- ABOUT THIS EXERCISE -
From the data below, return the exact lines starting at the line containing "وإيرانيين، يشتركون جميعا" and ending at the line containing "باني سعيد لكونك", both included, and nothing else.

- THE DATA -
-----
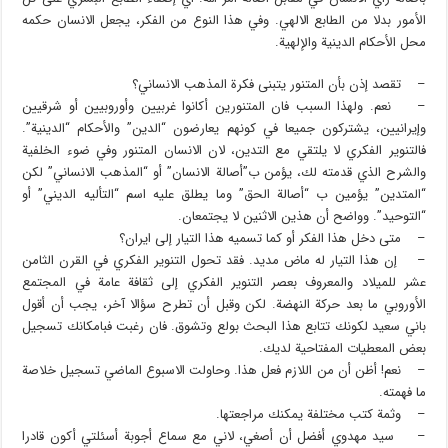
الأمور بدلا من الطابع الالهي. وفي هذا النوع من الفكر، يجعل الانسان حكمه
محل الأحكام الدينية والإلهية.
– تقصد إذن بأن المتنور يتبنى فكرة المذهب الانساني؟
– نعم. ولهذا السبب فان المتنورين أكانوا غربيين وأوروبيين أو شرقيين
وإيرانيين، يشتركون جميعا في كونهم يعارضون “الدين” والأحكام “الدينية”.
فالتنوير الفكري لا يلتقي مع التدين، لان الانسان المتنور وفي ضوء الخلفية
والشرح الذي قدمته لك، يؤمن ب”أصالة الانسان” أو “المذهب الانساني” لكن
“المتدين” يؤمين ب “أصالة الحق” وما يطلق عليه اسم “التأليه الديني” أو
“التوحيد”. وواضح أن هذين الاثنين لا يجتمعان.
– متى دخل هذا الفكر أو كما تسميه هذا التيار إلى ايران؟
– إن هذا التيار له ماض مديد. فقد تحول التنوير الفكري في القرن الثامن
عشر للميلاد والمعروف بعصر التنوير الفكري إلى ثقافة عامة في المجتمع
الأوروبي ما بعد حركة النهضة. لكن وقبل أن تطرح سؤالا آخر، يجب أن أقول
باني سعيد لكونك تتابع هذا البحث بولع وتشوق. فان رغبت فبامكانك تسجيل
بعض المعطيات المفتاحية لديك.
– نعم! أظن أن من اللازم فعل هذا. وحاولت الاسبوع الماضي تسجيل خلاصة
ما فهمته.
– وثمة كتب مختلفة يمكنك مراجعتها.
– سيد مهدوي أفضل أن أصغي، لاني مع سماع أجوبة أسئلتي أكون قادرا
-----
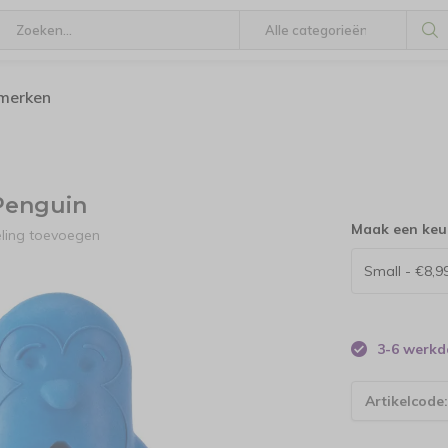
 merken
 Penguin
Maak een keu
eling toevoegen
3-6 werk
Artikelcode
-----
- EXERCISE ANSWER -
وإيرانيين، يشتركون جميعا في كونهم يعارضون “الدين” والأحكام “الدينية”.
فالتنوير الفكري لا يلتقي مع التدين، لان الانسان المتنور وفي ضوء الخلفية
والشرح الذي قدمته لك، يؤمن ب”أصالة الانسان” أو “المذهب الانساني” لكن
“المتدين” يؤمين ب “أصالة الحق” وما يطلق عليه اسم “التأليه الديني” أو
“التوحيد”. وواضح أن هذين الاثنين لا يجتمعان.
– متى دخل هذا الفكر أو كما تسميه هذا التيار إلى ايران؟
– إن هذا التيار له ماض مديد. فقد تحول التنوير الفكري في القرن الثامن
عشر للميلاد والمعروف بعصر التنوير الفكري إلى ثقافة عامة في المجتمع
الأوروبي ما بعد حركة النهضة. لكن وقبل أن تطرح سؤالا آخر، يجب أن أقول
باني سعيد لكونك تتابع هذا البحث بولع وتشوق. فان رغبت فبامكانك تسجيل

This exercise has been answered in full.